The Pros and Cons When Deciding to File For Bankruptcy
In the current economic climate, people are seeing increasing financial difficulties. One of the most commons LOLOL lines is that bankruptcy is the ultimate resort for many people. The question is not so far-fetched; most of us have been guilty of some type of debt problem at one time or another. For some it’s a larger, extended debt, for others it’s because of a medical condition or injury. For many, it’s simply buying a car they desire at a certain payment amount. The most common bankruptcy seeking process is also something many people are aware of, and thanks to ” flexi fee” many businesses are taking into consideration filing for bankruptcy quite often when deciding on what price to charge their services.
Another interesting piece of information regarding both types of bankruptcy is the increased number in people filing for Chapter 7 bankruptcy and those filing Chapter 13 bankruptcy. Most people usually end up filing for the bankruptcy that causes the largest inconvenience and financial losses to their financial situation. Most bankruptcies filed are considered Chapter 7 bankruptcies. The reason for this is the nature of Chapter 7, which normally seeks to liquidate all assets to pay to creditors, it is very uneconomical (at least in theory) to try to liquidate a primary residence, and other substantial assets.
There are many advantages when considering filing for bankruptcy, mainly for bankrupts that have a large amount of medical debt, or people that have just suffered some type of accidental injury or unemployment debt. When considering Chapter 7 bankruptcy or Chapter 13 bankruptcy, the advantages basically are that you do not have to pay back all of the debt you owe over a 3 to 5 year period. You do not have to pay a flat monthly payment, but instead pay anything that is left over after your assets have been sold to pay the debt you owe. This is only applicable if one is considering Chapter 7 bankruptcy.
One of the main disadvantages of filing bankruptcy is that one will generally lose control of most of their assets when they file. These assets do not have to be sold off to pay off debtors, this is primarily for Chapter 7 bankruptcy, but even Chapter 13 bankruptcy has some form of custody and control of assets. So obtaining chapter 7 bankruptcy can in essence give control and custody of your assets to another person or company. There are hoops that individuals have to jump through before they qualify for either chapter of bankruptcy, so it is best to obtain professional advice before doing so.
There are two primary differences between promoting Chapter 7 bankruptcy and promoting Chapter 13 bankruptcy. Chapter 7 is a process in which all of the debtor’s assets are sold off to pay debtors, generally this means everything except for exempt assets. Some person’s assets are actually included in their total assets for their chapter 7 bankruptcy as well. Another distinct difference is that those filing for Chapter 7 bankruptcy do not get to keep the majority of their assets. Instead, most persons filing for Chapter 7 bankruptcy relinquish all of their assets in exchange for a fresh start. Debtors who file for Chapter 13 bankruptcy instead go through a more structured repayment plan. They can keep their personal belongings, but the exceptions are extremely limited. Most filers find that the benefits of Chapter 13 outweigh the risks of falling behind on payments and facing the possibility of asset liquidation.

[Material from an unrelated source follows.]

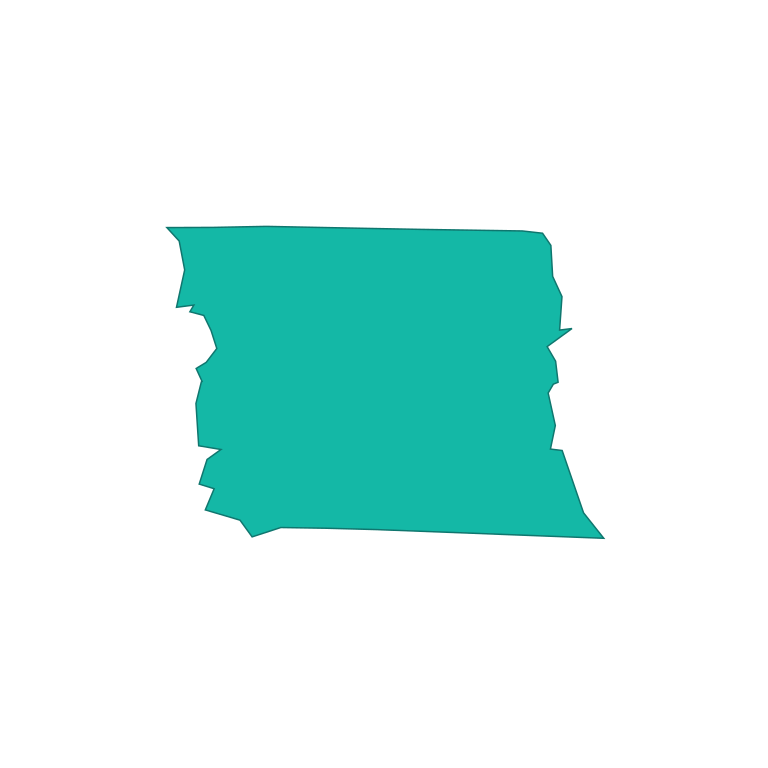 the district of Spotsylvania, Virginia, United States of America, rotated 231°
{"feature_id": "52423323B87886421112437", "entity_name": "Spotsylvania", "entity_type": "district", "adm_level": 2, "iso_a3": "USA", "parent_name": "United States of America", "parent_adm1": "Virginia", "projection": "albers", "projection_center": [-77.631, 38.184], "detail": "fine", "context": "isolated", "style": "filled", "palette": "teal", "viewbox_px": 768, "rotation_deg": 231, "n_neighbors": 0, "source": "geoboundaries", "source_scale": "gbopen_adm2", "svg_char_len": 747}
<svg xmlns="http://www.w3.org/2000/svg" viewBox="0 0 768 768"><g transform="rotate(231 384 384)"><path d="M500.6,243.4L487.2,225.6L452.6,201.1L435.7,216.1L436.7,199.0L422.5,177.4L409.5,186.1L398.6,165.9L368.8,186.4L348.2,185.3L337.4,213.5L308.3,248.3L274.7,287.6L271.6,291.1L125.8,457.7L158.3,458.0L220.2,480.6L228.7,472.4L243.9,491.0L273.7,505.9L277.3,515.5L275.8,520.4L293.7,531.7L310.4,534.3L308.8,565.0L315.4,554.4L339.9,577.3L361.5,582.8L386.7,600.9L401.4,602.1L415.9,587.8L482.0,508.7L511.6,473.5L580.5,391.8L613.2,349.8L642.2,313.7L624.0,314.8L598.1,300.9L574.2,271.0L565.0,285.9L562.3,278.6L550.7,287.1L534.5,283.3L516.8,276.4L512.7,259.4L514.3,247.8L500.4,244.2L500.6,243.4Z" fill="#14b8a6" stroke="#0f766e" stroke-width="1.5"/></g></svg>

It is for individuals who have suffered injury or loss in the line of duty that Chapter 7 bankruptcy is most beneficial. The reason for this is that personal injury cases can include primarily any injury that came as a result of the debtor moving from one location to another, or be on disability and therefore unable to work. These cases are the most common of all law suits filed by individual debtors. The most important advantage is that they are dischargeable, meaning that debts that are associated with these cases, such as medical bills and credit cards can be wiped out once the process is completed.
The disadvantages associated with bankruptcy are that it will impact your credit for 10 years and make it almost impossible to obtain loans. An alternatively, Chapter 13 bankruptcy will impact your credit for up to 7 years, but there is a possibility that it can be removed from your credit report once the payments have been made. The reason that it can be removed from your credit report is that while individuals may have filed for bankruptcy fraudulently, there is no such charge in Chapter 13. Additionally, Chapter 13 requires that monthly repayments to creditors be made to a Trustee, who will pay debts of the debtor’s and then distribute the payments to creditors. Because this trust can be paid for the term of the initial repayment period, the debtor is not effectively “Recovered” until the term has been completed.
Whether you are deciding whether or not to file personal bankruptcy, it is wise to seek professional legal advice. Many bankruptcy lawyers offer a free initial consultation, so it is prudent to seek this advice early.